Reproduce every line of the items below, swapping "common name" for "vernacular name" wherever it occurs and leaving all other text unchanged.

Stored items:
----
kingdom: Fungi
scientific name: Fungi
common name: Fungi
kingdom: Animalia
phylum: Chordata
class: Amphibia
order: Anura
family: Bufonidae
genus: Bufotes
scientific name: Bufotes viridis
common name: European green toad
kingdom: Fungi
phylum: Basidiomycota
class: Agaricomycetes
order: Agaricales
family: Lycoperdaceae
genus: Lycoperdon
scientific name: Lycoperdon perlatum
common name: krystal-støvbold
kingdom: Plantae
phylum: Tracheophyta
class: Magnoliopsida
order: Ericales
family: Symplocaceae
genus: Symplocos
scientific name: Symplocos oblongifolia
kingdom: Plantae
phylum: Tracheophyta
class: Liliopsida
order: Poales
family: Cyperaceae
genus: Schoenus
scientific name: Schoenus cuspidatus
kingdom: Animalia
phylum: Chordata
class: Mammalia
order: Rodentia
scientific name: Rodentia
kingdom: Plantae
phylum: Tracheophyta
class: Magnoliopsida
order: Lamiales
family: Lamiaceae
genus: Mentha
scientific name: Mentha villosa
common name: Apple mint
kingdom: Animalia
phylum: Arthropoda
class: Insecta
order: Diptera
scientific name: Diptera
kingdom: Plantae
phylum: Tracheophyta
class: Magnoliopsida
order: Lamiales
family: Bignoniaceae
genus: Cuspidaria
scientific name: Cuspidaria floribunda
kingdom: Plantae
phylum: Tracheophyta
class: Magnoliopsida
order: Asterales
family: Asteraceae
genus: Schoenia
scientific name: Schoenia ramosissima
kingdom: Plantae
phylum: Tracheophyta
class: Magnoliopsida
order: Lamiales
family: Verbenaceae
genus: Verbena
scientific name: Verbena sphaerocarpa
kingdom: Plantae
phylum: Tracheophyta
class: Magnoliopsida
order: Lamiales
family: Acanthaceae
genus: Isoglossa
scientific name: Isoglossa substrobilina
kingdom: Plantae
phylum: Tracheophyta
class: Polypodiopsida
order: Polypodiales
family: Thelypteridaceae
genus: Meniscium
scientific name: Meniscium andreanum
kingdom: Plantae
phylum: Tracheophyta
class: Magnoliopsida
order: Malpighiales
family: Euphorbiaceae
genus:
----
(RESULT)
kingdom: Fungi
scientific name: Fungi
vernacular name: Fungi
kingdom: Animalia
phylum: Chordata
class: Amphibia
order: Anura
family: Bufonidae
genus: Bufotes
scientific name: Bufotes viridis
vernacular name: European green toad
kingdom: Fungi
phylum: Basidiomycota
class: Agaricomycetes
order: Agaricales
family: Lycoperdaceae
genus: Lycoperdon
scientific name: Lycoperdon perlatum
vernacular name: krystal-støvbold
kingdom: Plantae
phylum: Tracheophyta
class: Magnoliopsida
order: Ericales
family: Symplocaceae
genus: Symplocos
scientific name: Symplocos oblongifolia
kingdom: Plantae
phylum: Tracheophyta
class: Liliopsida
order: Poales
family: Cyperaceae
genus: Schoenus
scientific name: Schoenus cuspidatus
kingdom: Animalia
phylum: Chordata
class: Mammalia
order: Rodentia
scientific name: Rodentia
kingdom: Plantae
phylum: Tracheophyta
class: Magnoliopsida
order: Lamiales
family: Lamiaceae
genus: Mentha
scientific name: Mentha villosa
vernacular name: Apple mint
kingdom: Animalia
phylum: Arthropoda
class: Insecta
order: Diptera
scientific name: Diptera
kingdom: Plantae
phylum: Tracheophyta
class: Magnoliopsida
order: Lamiales
family: Bignoniaceae
genus: Cuspidaria
scientific name: Cuspidaria floribunda
kingdom: Plantae
phylum: Tracheophyta
class: Magnoliopsida
order: Asterales
family: Asteraceae
genus: Schoenia
scientific name: Schoenia ramosissima
kingdom: Plantae
phylum: Tracheophyta
class: Magnoliopsida
order: Lamiales
family: Verbenaceae
genus: Verbena
scientific name: Verbena sphaerocarpa
kingdom: Plantae
phylum: Tracheophyta
class: Magnoliopsida
order: Lamiales
family: Acanthaceae
genus: Isoglossa
scientific name: Isoglossa substrobilina
kingdom: Plantae
phylum: Tracheophyta
class: Polypodiopsida
order: Polypodiales
family: Thelypteridaceae
genus: Meniscium
scientific name: Meniscium andreanum
kingdom: Plantae
phylum: Tracheophyta
class: Magnoliopsida
order: Malpighiales
family: Euphorbiaceae
genus:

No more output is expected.